Start of DATA EXTRACT
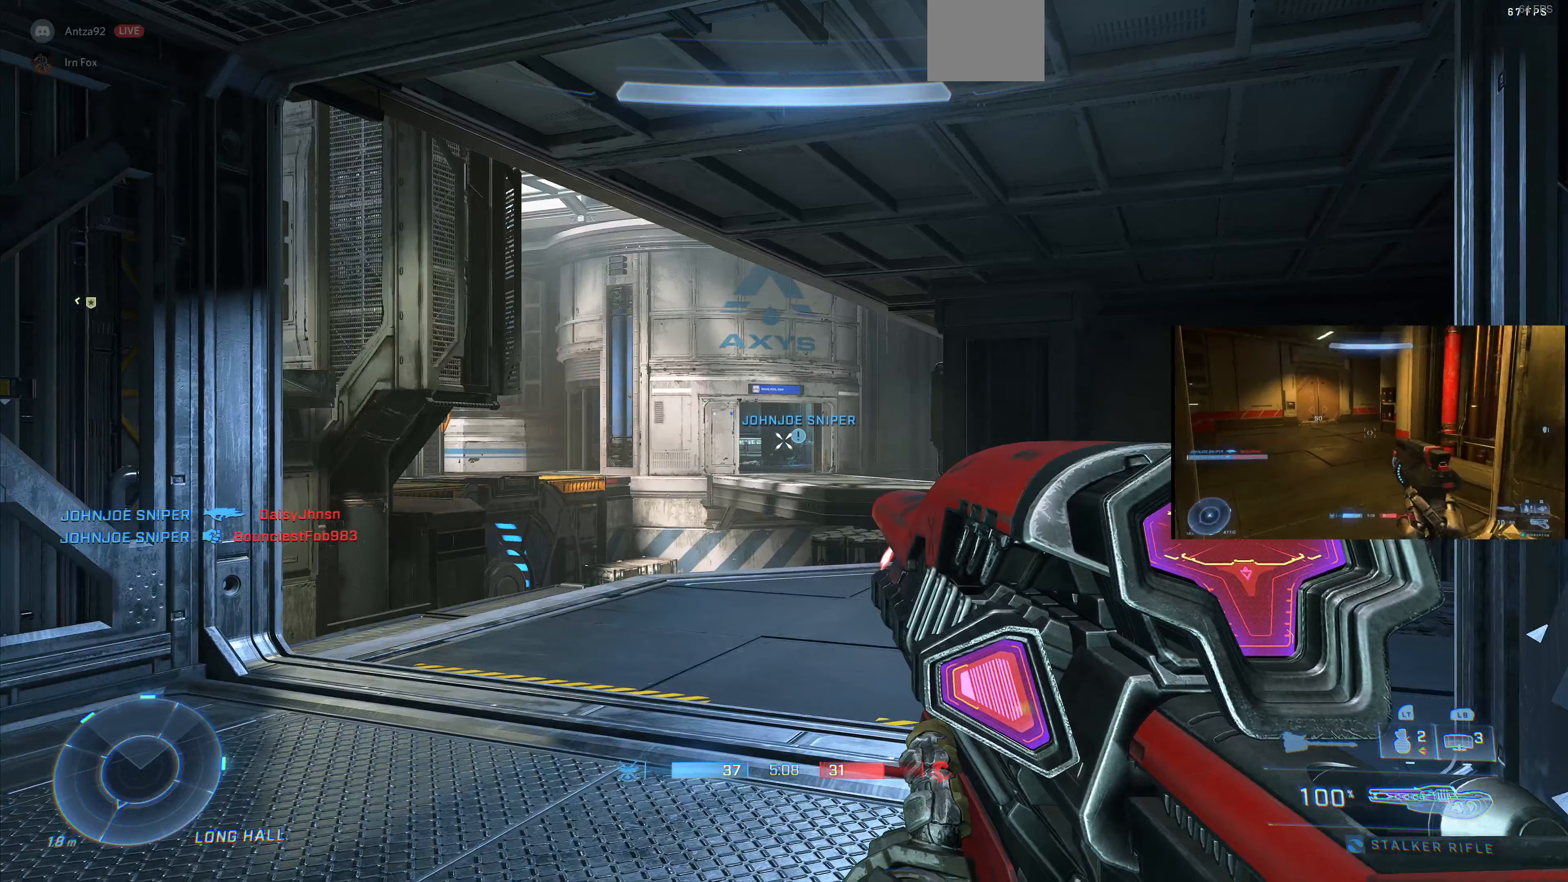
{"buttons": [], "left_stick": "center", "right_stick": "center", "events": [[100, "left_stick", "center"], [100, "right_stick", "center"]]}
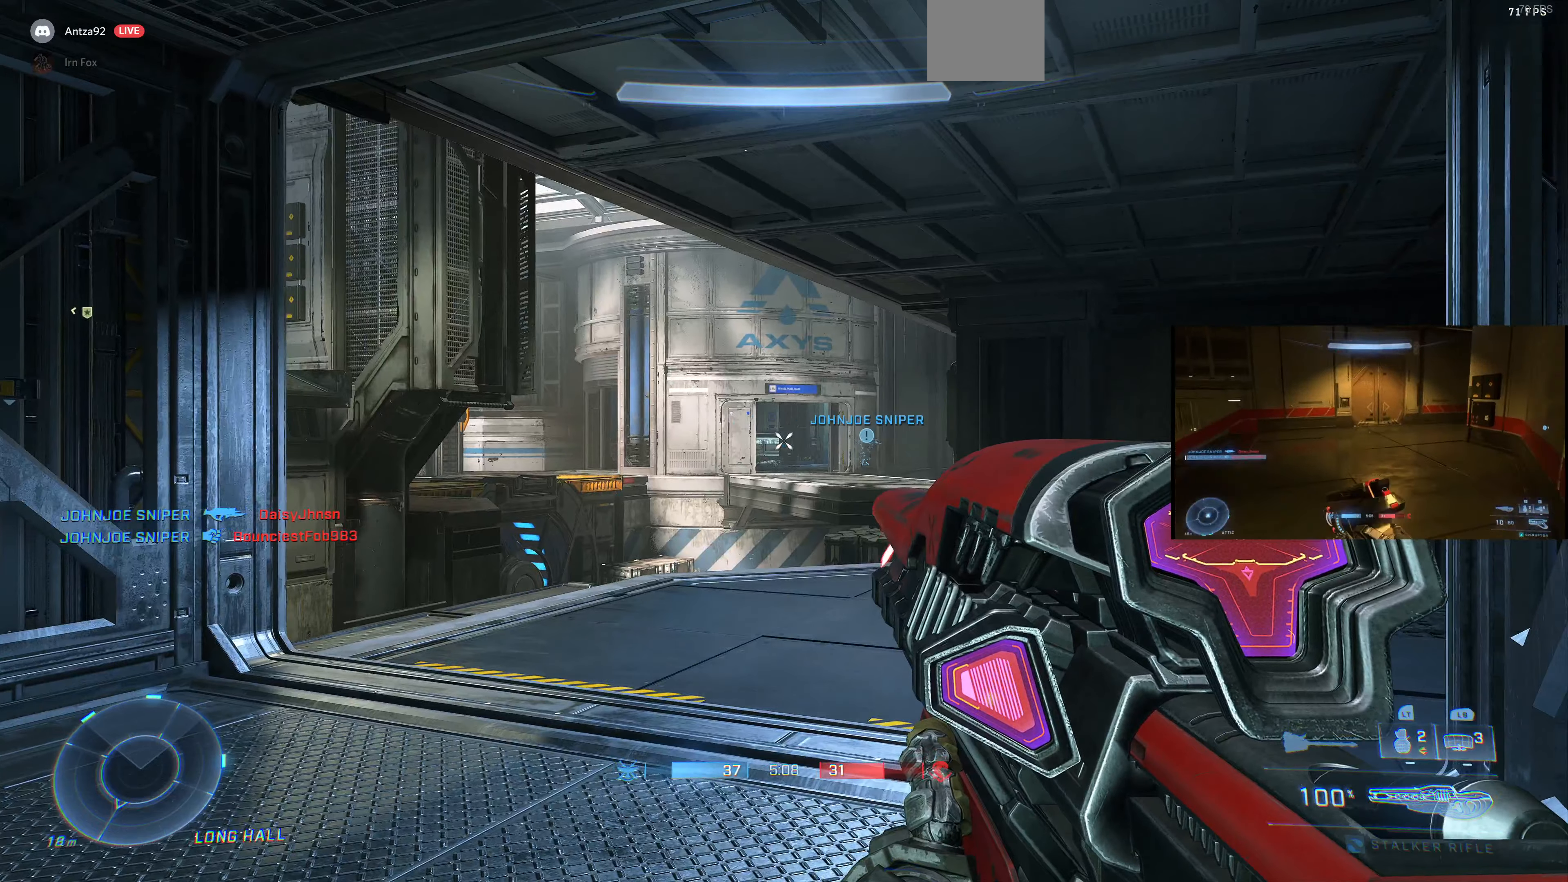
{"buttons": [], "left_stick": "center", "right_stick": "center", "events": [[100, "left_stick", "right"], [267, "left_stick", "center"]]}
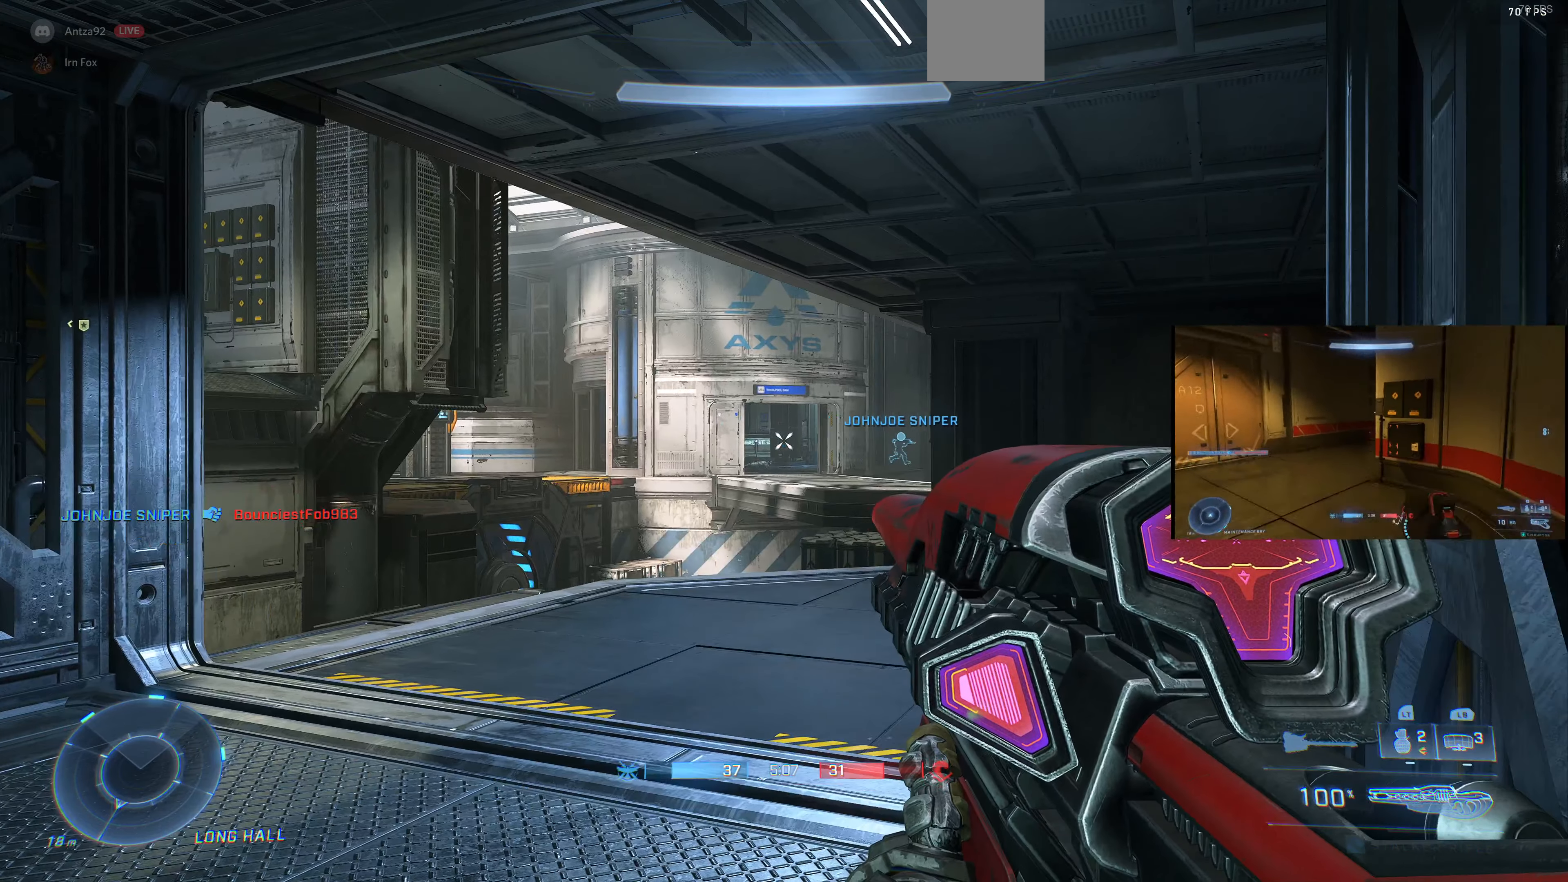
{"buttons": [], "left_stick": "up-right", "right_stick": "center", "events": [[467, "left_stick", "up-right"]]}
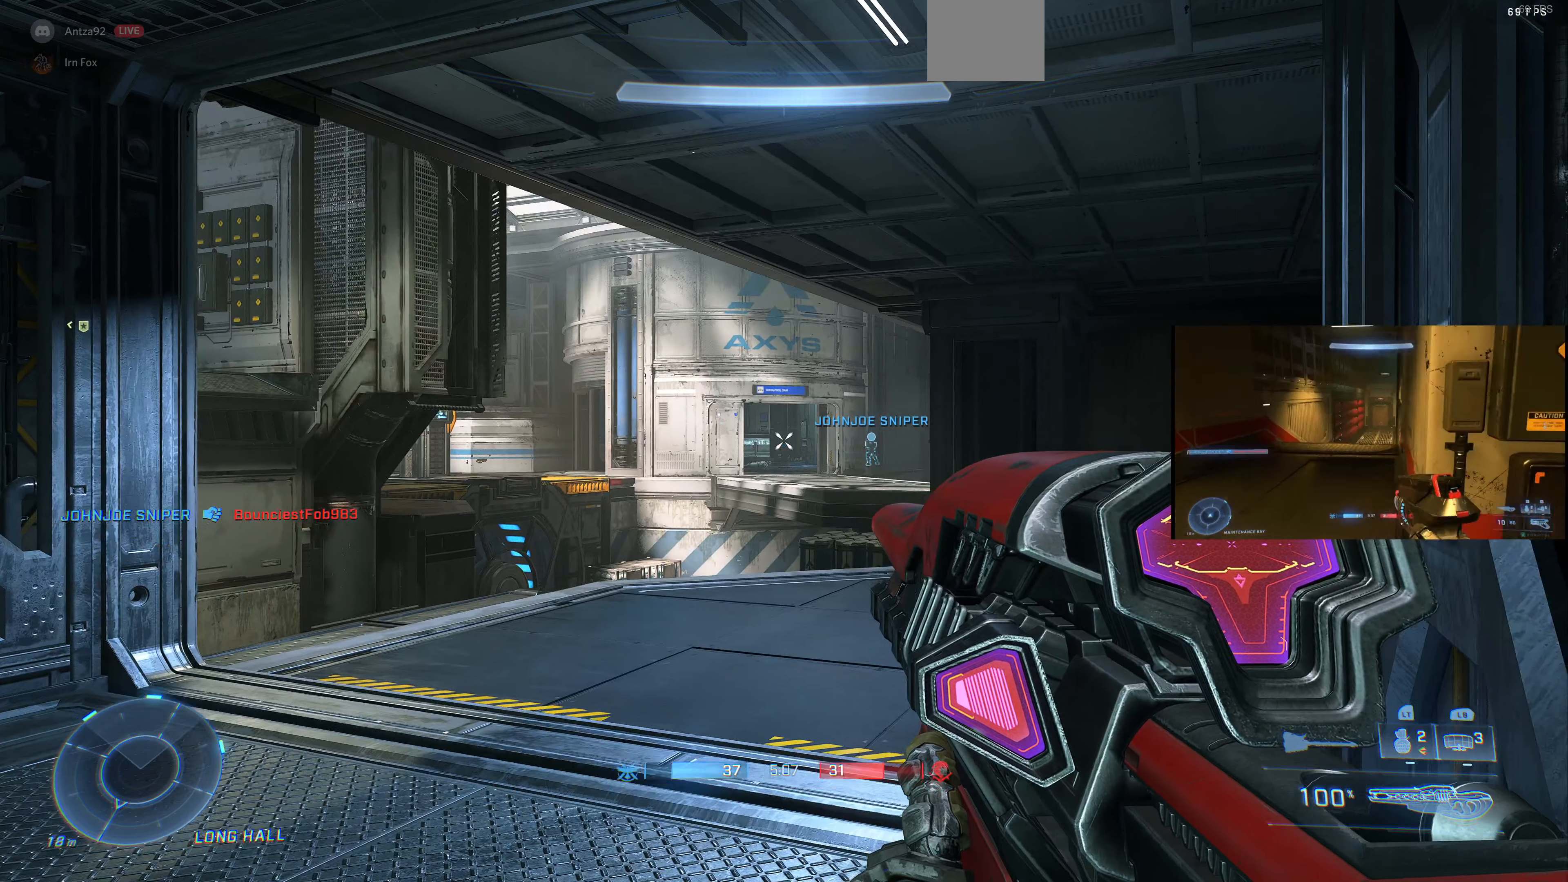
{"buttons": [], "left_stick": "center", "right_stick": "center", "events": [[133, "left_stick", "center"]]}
End of DATA EXTRACT
* HOW TO COMPLETE THIS TASK: When you reach an image, pass over it, and retype all other material exactly.

* RESPONSE TO THE EXERCISE:
{"buttons": [], "left_stick": "center", "right_stick": "center", "events": [[100, "left_stick", "center"], [100, "right_stick", "center"]]}
{"buttons": [], "left_stick": "center", "right_stick": "center", "events": [[100, "left_stick", "right"], [267, "left_stick", "center"]]}
{"buttons": [], "left_stick": "up-right", "right_stick": "center", "events": [[467, "left_stick", "up-right"]]}
{"buttons": [], "left_stick": "center", "right_stick": "center", "events": [[133, "left_stick", "center"]]}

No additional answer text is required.